Supplied text –

#####

Of course, the necessity of a shared language is context-specific, as different community partners have differing levels of academic experience and vice versa. However, this example points to a need for partners to be aware of how jargon, academic or community-generated, can be an impediment to sharing knowledge.

Another knowledge resource that academic partners might take for granted in CCE partnerships is their unlimited access to library resources.

For instance, the Violence Against Women Hub found that full access to library resources, in particular the online resources, was desired by community partners, though effecting this access proved to be difficult. Having such access can be a significant benefit to community partners, as it can help facilitate fulsome contributions to the research at hand. One community partner saw a lack of access to library resources as a barrier erected by the university “in saying who can and cannot have access to knowledge.”

Libraries are an important resource that can be shared in CCE partnerships.

Taking the time to negotiate access to library resources for community partners during either the grant application stage or initial project meetings is a good way of showing commitment to a community-first ethos in CCE partnerships.While it might take extra time and work, academic partners can also benefit community partners by sharing their personal knowledge and skills. As one community partner said, “When the academic is really willing to put in the work, we get enormous benefits. I’ve learned a lot…but it takes real concession on the part of the academic. It takes extra effort on their part.”

Sharing personal knowledge and skills can mean sharing research knowledge and data, helping partners understand the inner-workings of the institution, or connecting community partners to key resources (people and papers!). Conversely, the academic partner can add benefit to CCE projects by committing to listening and learning from their community partners as well.

Sharing access to space

Access to something like library resources can also be synonymous with access to space. Academic institutions generally have much more (free or cheap) space available for things like meetings and events, which means that CCE meetings often get organized on university campuses.

A no parking sign.This was true in the CFICE project as well. The Poverty Reduction Hub and the Violence Against Women Hub both identified face-to-face meetings to be crucial to the success of the project. One partner within the Violence Against Women Hub said that in-person meetings provided a space for “great information sharing” as well as a venue where concerns could be voiced that might not have come to light otherwise.

#####

Exercise requirements –
1. In the passage on CCE partnerships, which two hubs identified face-to-face meetings as crucial to the project's success?
2. Extract from the passage on CCE partnerships the text running from "Of course, the" up to and including "to sharing knowledge.".
3. Extend the passage on CCE partnerships, picking up after its final sentence.

#####

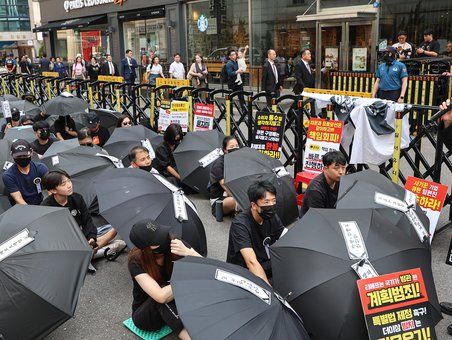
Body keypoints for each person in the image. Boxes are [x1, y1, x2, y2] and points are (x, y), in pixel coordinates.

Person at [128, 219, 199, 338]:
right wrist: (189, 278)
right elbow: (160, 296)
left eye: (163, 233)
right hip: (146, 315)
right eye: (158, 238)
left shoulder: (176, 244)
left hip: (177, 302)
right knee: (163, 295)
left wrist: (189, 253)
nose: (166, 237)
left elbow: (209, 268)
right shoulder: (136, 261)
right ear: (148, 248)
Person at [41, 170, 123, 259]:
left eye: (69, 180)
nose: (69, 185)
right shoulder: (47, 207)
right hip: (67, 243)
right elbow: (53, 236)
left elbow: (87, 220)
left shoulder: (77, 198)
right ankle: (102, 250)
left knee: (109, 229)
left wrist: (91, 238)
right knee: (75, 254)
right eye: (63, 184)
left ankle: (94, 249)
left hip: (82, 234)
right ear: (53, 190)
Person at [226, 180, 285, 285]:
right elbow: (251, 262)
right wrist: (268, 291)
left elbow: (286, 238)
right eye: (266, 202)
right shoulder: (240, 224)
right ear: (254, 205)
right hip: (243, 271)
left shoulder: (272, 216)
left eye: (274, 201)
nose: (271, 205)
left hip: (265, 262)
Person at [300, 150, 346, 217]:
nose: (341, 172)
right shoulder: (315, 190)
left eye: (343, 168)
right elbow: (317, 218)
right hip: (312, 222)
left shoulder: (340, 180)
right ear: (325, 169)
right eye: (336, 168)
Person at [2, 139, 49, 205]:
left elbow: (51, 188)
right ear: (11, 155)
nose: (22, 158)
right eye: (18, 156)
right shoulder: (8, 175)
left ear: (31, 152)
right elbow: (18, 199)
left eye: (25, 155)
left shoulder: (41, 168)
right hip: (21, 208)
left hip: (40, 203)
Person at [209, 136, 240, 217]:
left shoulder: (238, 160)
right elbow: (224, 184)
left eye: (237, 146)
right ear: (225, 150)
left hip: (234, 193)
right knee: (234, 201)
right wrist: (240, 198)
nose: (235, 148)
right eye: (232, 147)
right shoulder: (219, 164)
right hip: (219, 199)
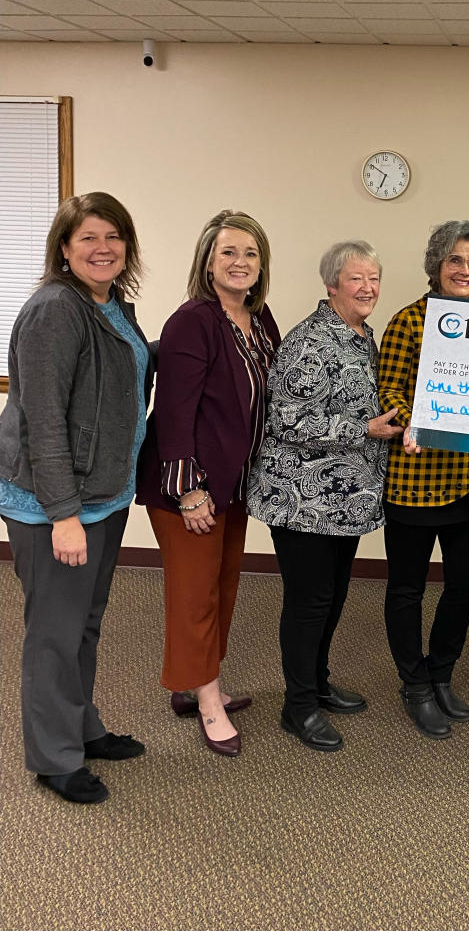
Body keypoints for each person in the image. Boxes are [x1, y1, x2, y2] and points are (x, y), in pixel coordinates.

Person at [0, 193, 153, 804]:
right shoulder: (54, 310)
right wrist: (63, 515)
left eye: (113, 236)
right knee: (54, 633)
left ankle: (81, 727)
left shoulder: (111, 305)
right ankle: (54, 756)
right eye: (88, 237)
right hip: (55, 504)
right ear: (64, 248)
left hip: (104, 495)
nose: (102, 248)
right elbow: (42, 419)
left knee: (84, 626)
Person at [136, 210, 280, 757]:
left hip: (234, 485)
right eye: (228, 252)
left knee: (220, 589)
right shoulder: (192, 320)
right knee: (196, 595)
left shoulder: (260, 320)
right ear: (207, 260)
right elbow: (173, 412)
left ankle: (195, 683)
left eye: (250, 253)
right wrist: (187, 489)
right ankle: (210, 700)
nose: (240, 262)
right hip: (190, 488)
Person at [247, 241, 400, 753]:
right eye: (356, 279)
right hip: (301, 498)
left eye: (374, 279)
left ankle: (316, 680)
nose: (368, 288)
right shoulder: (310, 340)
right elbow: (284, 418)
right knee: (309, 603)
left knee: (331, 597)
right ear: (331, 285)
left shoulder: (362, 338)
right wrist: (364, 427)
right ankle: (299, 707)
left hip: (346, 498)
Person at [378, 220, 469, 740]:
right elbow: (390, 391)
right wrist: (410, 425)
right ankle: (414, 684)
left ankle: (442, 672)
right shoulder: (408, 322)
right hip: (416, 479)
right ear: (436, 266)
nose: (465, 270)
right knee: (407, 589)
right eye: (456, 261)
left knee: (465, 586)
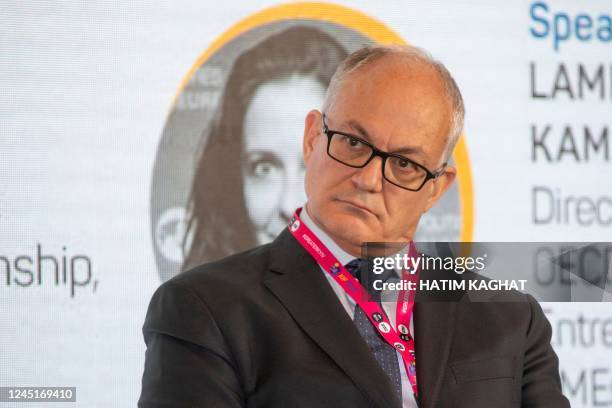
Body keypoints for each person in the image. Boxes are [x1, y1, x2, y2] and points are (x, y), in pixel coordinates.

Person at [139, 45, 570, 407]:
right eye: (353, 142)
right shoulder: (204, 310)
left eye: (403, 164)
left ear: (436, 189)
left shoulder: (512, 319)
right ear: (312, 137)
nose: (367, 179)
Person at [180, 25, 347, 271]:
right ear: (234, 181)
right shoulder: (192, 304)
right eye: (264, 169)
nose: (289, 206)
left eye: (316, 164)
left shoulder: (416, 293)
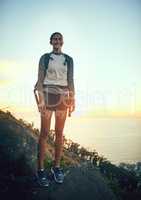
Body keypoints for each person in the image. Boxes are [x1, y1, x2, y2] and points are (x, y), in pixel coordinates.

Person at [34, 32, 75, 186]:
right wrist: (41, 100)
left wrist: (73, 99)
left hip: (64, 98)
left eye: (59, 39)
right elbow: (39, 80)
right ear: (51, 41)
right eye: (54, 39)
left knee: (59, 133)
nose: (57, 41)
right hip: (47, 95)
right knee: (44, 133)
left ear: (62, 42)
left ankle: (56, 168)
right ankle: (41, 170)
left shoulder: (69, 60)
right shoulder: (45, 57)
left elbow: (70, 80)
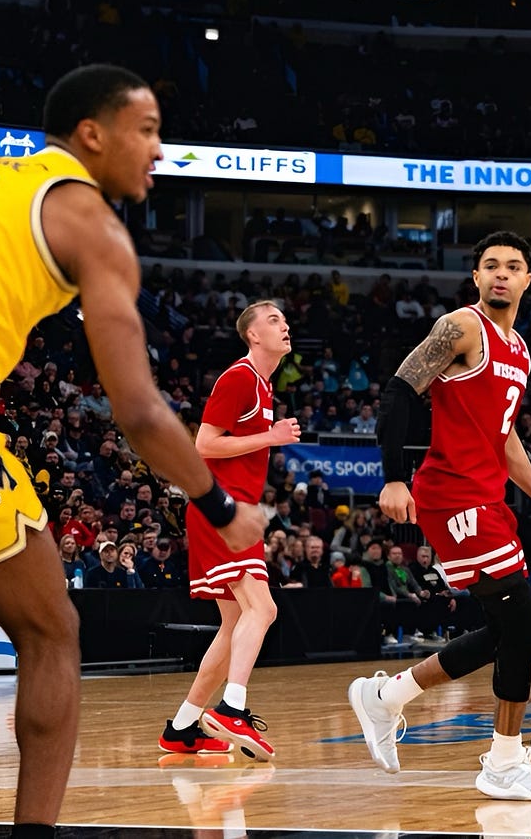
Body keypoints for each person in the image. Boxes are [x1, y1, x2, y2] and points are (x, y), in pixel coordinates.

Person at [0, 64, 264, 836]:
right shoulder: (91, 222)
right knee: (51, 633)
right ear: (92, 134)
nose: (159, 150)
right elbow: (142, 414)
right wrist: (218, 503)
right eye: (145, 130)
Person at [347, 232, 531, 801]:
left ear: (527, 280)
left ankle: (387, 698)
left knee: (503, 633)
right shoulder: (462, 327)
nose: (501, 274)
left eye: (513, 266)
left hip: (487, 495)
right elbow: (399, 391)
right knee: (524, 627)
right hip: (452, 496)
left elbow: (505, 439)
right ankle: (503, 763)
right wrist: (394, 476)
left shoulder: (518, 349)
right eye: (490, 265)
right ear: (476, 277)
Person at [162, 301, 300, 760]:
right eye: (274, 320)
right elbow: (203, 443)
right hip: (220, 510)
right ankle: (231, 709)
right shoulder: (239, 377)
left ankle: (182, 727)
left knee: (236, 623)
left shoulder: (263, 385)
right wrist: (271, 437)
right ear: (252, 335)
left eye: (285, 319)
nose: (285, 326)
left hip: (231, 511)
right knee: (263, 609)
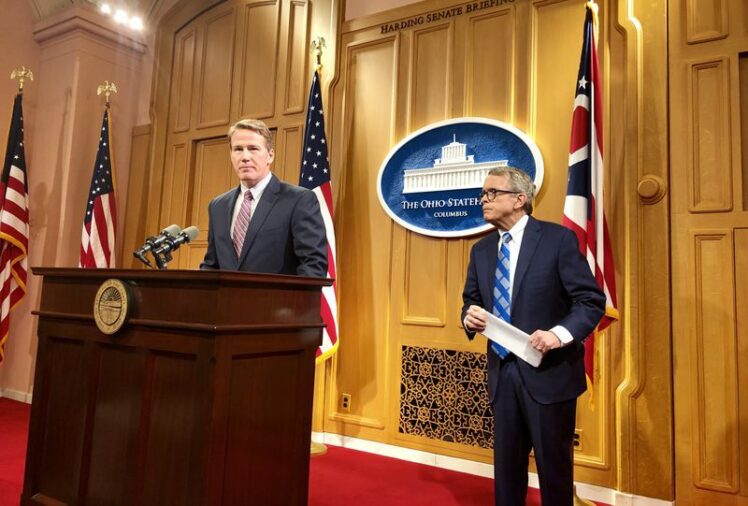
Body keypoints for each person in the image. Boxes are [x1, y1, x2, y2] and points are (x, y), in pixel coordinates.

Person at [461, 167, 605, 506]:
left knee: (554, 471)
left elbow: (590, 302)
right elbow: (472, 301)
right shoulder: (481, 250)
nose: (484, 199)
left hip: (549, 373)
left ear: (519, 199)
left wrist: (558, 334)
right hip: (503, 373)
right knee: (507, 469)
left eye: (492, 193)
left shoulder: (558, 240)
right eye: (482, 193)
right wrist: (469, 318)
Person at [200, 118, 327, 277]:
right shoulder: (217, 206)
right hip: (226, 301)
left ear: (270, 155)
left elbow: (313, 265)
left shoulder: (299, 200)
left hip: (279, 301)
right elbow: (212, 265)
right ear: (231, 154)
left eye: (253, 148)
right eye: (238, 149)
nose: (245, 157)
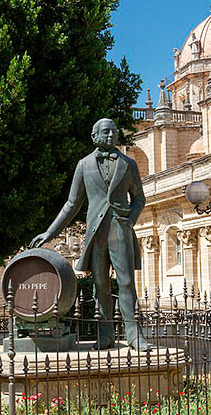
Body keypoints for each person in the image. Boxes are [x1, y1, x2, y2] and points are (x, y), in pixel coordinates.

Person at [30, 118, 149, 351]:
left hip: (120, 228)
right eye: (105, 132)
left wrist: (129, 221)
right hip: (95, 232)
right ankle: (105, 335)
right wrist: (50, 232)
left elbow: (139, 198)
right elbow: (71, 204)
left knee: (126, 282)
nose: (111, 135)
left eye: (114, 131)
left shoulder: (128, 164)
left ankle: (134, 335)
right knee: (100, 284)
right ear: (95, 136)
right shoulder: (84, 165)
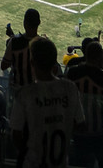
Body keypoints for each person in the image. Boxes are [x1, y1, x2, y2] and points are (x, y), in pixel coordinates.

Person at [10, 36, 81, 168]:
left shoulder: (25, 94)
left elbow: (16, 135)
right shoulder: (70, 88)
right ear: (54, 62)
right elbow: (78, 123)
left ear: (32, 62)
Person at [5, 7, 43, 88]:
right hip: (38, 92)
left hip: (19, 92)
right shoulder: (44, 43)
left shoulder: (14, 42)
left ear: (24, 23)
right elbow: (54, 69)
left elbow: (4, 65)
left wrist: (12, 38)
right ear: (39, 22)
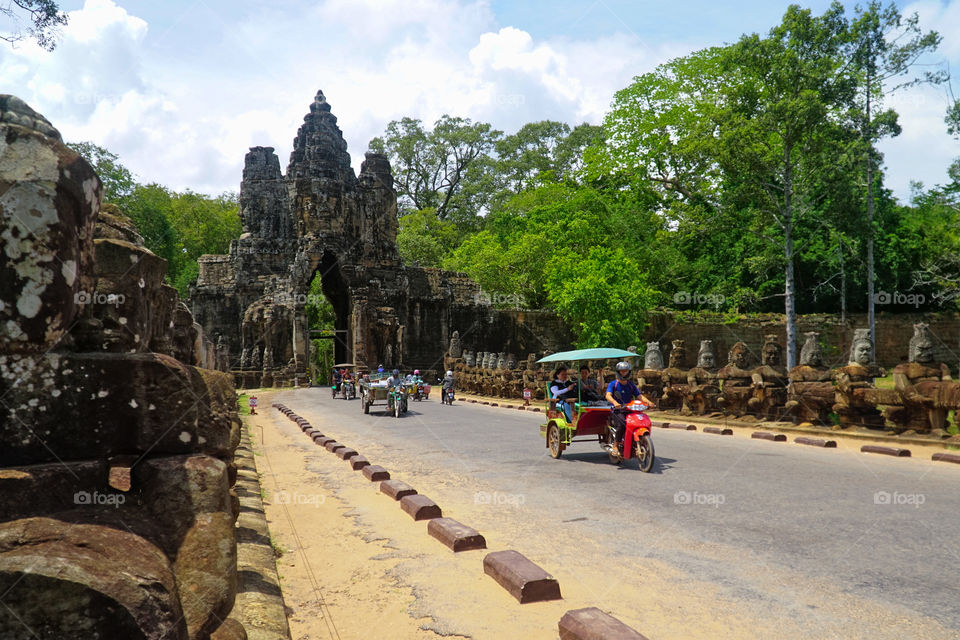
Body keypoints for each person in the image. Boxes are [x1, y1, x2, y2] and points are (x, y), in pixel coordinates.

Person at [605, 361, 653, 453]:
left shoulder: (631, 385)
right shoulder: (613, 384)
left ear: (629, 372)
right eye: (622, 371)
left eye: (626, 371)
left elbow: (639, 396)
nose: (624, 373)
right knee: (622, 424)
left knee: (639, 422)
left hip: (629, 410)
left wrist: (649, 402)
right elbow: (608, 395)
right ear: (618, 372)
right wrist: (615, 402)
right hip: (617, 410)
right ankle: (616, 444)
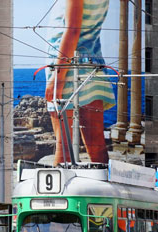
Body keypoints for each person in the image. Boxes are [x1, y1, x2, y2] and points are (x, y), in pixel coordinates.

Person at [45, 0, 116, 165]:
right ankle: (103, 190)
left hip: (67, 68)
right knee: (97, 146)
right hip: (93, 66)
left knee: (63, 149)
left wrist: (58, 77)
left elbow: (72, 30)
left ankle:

#####

Outputs in order –
1. The Poverty Reduction Hub and the Violence Against Women Hub.

2.
Of course, the necessity of a shared language is context-specific, as different community partners have differing levels of academic experience and vice versa. However, this example points to a need for partners to be aware of how jargon, academic or community-generated, can be an impediment to sharing knowledge.

3.
However, as found within the Poverty Reduction hub’s report, something as simple as campus parking costs and availability had the potential to create a “huge power imbalance” for community partners.

Conversely, “in-kind donations ([such as] meeting space, meals for focus group participants) greatly facilitated the work of the project,” said one community partner of the ways in which hosting on-campus events helped increase community capacity.

Balancing power and enhancing community capacity

Overall, the ongoing challenge in sharing resources is how access to resources—including funding, knowledge, and space—is managed by academic institutions. Within the context of large academic institutions, community partners are wary of academic knowledge being seen as ‘above’ community knowledge, and how this dynamic is reflected in things like funding decisions, access to space and other resources, like libraries.

As Leighann Burns*, a community partner in the Violence Against Women Hub, emphasized, participating in CCE projects “provid[es] resources and possibilities for those of us on the front lines to implement things we would like to do but don’t have the resources to do.”

By mobilizing funding, allowing access to institutional knowledge sources such as libraries, and being mindful of sharing space in a way that is convenient and accessible to all partners, academic partners can help balance power in CCE partnerships and enhance community capacity.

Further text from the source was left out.